**ИСХОДНЫЙ ТЕКСТ**
>>>>
Венчание всё же было закончено и по выходе из храма молодые сели в карету, чтобы ехать на свадебный пир. По старому обычаю наших мест в карету, из которой отпрягли лошадей, впряглись добровольцы — крестьяне и дворовые, которые с громкими криками и пожеланиями счастья покатили её к барскому дому. Когда свадебный поезд остановился у подъезда, дверца кареты открылась и из неё вышла бледная, как смерть, молодая, объявившая замершей в ужасе толпе, что её молодой супруг скончался в карете на пути из церкви.

Марья Андреевна на всю жизнь осталась девушкой‑вдовой и жила всю свою молодость в имениях, доставшихся ей после мужа, в число которых входила и знаменитая Дивеевская Пустынь, в которой жил и умер преподобный Серафим Саровский.

Холерная эпидемия тридцатых годов прошлого века унесла на тот свет её брата Александра и его жену, которые оставили трёх малолетних сирот. Это заставило Марью Андреевну немедленно покинуть тамбовские вотчины и явиться в родной Теребуж, где она, как ближайшая и единственная родственница, приняла под свою властную руку огромное и сложное состояние своих племянников. У её покойного брата Александра Андреевича, отставного секунд-майора Ахтырского гусарского полка, помимо Теребужа, расположенного в 18‑ти верстах от города Щигры, на берегу светлого пруда, в разных губерниях находились многочисленные принадлежащие ему сёла, с двумя и даже с тремя каменными церквами, с обширными полями и угодьями. Но этих сёл он не любил, а в некоторых из них даже и не был за всю свою жизнь…

Только один раз в году, к именинам Александра Андреевича из всех его имений съезжались бурмистры и старосты с денежными оброками и целыми обозами всякого хозяйственного добра. Над его добротой или, как крестьяне говорили, «простотой», не раз подсмеивались соседние помещики, пеняя ему за слишком снисходительное по тем временам отношение к крестьянам. Но на все нападки этих людей, привыкших кормить своих людей чуть ли не мякиной, он только улыбался и отвечал: «Пускай живут и кормятся вокруг меня, да радуются, что я жив и здоров, а не помер… С меня же хватит, если Господь потерпит моим грехам».
<<<<
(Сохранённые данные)
>>>>
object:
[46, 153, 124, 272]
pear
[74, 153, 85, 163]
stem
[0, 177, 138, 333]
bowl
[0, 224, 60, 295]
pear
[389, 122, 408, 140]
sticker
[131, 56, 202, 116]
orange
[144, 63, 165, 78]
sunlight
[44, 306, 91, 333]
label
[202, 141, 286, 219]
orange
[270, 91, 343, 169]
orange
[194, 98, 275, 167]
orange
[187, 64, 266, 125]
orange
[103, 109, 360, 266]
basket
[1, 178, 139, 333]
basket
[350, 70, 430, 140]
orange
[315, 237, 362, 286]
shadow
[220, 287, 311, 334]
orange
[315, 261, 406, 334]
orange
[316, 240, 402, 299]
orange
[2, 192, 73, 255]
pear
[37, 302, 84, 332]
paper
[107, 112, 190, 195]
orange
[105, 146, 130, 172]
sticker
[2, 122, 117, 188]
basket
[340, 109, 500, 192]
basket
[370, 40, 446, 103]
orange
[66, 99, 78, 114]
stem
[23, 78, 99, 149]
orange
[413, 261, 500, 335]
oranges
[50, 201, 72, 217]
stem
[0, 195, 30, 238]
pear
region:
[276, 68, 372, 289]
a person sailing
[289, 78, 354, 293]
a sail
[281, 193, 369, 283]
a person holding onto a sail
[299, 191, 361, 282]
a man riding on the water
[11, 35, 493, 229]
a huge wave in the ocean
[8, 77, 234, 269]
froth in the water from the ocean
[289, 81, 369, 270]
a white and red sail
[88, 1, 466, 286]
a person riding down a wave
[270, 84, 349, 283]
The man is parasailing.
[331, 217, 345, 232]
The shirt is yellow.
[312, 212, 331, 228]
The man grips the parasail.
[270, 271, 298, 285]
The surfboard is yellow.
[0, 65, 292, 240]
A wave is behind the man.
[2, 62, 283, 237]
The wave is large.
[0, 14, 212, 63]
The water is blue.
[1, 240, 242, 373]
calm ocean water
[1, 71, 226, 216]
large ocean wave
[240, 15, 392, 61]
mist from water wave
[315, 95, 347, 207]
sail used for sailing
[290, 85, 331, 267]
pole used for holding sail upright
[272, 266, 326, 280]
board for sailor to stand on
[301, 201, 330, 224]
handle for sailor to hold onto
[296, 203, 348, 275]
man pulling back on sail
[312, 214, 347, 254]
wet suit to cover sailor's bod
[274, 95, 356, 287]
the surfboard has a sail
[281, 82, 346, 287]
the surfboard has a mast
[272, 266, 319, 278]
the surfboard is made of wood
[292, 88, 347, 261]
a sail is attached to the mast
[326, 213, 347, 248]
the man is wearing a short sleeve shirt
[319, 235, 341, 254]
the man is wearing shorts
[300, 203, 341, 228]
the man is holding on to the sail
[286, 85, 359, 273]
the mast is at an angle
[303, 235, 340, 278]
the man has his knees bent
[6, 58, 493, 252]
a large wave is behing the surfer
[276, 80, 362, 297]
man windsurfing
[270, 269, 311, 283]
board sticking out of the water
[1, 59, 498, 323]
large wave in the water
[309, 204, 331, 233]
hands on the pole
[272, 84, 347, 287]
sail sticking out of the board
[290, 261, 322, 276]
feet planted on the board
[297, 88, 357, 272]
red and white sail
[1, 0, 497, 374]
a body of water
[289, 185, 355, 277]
<<<<
**ЧТО СДЕЛАТЬ**
Перепишите слово в слово отрывок из текста о Марье Андреевне, начиная с фрагмента, где стоит "Венчание всё же", и заканчивая словами "пути из церкви.".

**ИТОГОВЫЙ ОТВЕТ**
Венчание всё же было закончено и по выходе из храма молодые сели в карету, чтобы ехать на свадебный пир. По старому обычаю наших мест в карету, из которой отпрягли лошадей, впряглись добровольцы — крестьяне и дворовые, которые с громкими криками и пожеланиями счастья покатили её к барскому дому. Когда свадебный поезд остановился у подъезда, дверца кареты открылась и из неё вышла бледная, как смерть, молодая, объявившая замершей в ужасе толпе, что её молодой супруг скончался в карете на пути из церкви.